# WORK ORDER
Reproduce nothing but the lines from the one with "electric motor [32,60,203,163]" down to the last line of the data below.

(Camera-frame cuboid estimates)

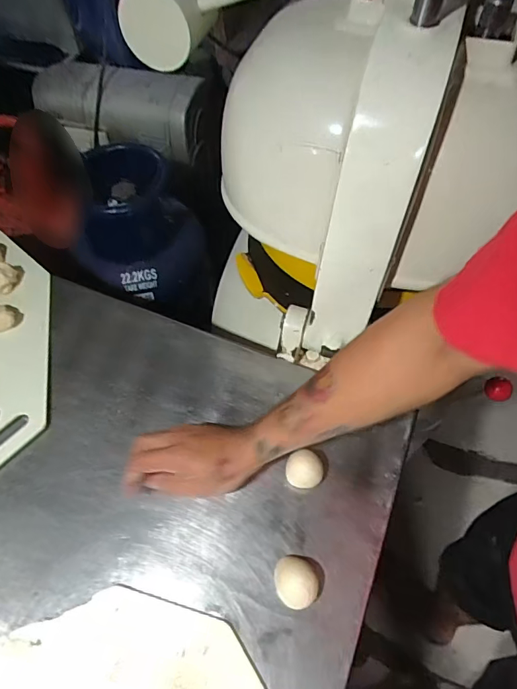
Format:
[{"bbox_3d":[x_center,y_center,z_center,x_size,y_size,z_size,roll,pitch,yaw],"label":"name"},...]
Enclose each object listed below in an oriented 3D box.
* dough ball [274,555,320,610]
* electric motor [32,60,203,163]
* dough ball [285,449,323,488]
[{"bbox_3d":[0.039,0.245,0.462,0.043,0.024,0.048,-13,58,-10],"label":"dough ball"},{"bbox_3d":[-0.341,-0.554,1.035,0.412,0.151,0.139,7,58,5],"label":"electric motor"},{"bbox_3d":[0.053,0.147,0.523,0.041,0.030,0.038,1,56,-1],"label":"dough ball"}]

# RESULT FOR THIS EXERCISE
* electric motor [32,60,203,163]
* dough ball [285,449,323,488]
[{"bbox_3d":[0.039,0.245,0.462,0.043,0.024,0.048,-13,58,-10],"label":"dough ball"},{"bbox_3d":[-0.341,-0.554,1.035,0.412,0.151,0.139,7,58,5],"label":"electric motor"},{"bbox_3d":[0.053,0.147,0.523,0.041,0.030,0.038,1,56,-1],"label":"dough ball"}]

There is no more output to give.